Interdependencies Between the Actively Controlled Cluster Spacecraft Potential, Ambient Plasma, and Electric Field Measurements

The payload of the four Cluster spacecraft dedicated to multipoint measurements in the earth's magnetosphere includes ion emitters that can emit currents up to a few tens of microamperes to partially compensate for the photoemission current originating at the spacecraft surfaces and thereby achieve a reduction in the spacecraft potential from values often as high as several tens of volts positive to values well below 10 V. This effect is highly desirable to improve on-board particle measurements, especially of electrons, by reducing the photoelectron flux into the sensors and by reducing the distortions of particle trajectories in the spacecraft sheath. On the other hand, a perfectly stable spacecraft potential precludes the utilization of the spacecraft as a plasma probe, including the useful technique to estimate ambient plasma density from the spacecraft potential. This paper shows that the small residual variations of the potential still allow the determination of ambient plasma density, albeit at reduced accuracy. We present an outline of the applied method with examples. In spring 2002, in the cusp region, the Cluster interspacecraft distances were well below 1000 km. For selected intervals, the potentials of controlled and uncontrolled spacecraft are compared, taking advantage of the fact that the ion emitters were not operating on all spacecraft. Special considerations regarding the secondary electron production and its effect on the controlled spacecraft potential were found to be necessary, and examples of this aspect are presented as well. Finally, the effect of the potential control on the double-probe electric field measurements is assessed.
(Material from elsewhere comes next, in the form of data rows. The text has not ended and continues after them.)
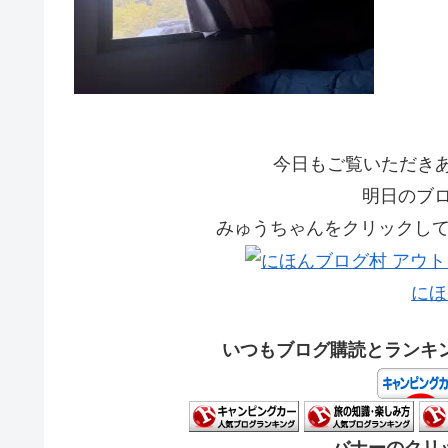
今日もご覧いただきあり
明日のブ
みゅうちゃんをクリックして応
にほ
いつもブログ購読とランキ
バナーのクリッ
It is found that the normal sun-aligned offset of the electric field caused by the asymmetric spatial distribution of photoelectrons around the spacecraft can be affected by the potential control. Nonetheless, the information about plasma density is not lost when active spacecraft potential control (ASPOC) is applied. This is also relevant for future missions with ASPOC, particularly the NASA Magnetospheric Multiscale mission launched in March 2015. Regular intercalibration of controlled and uncontrolled potentials is nonetheless advisable to increase the reliability of the method.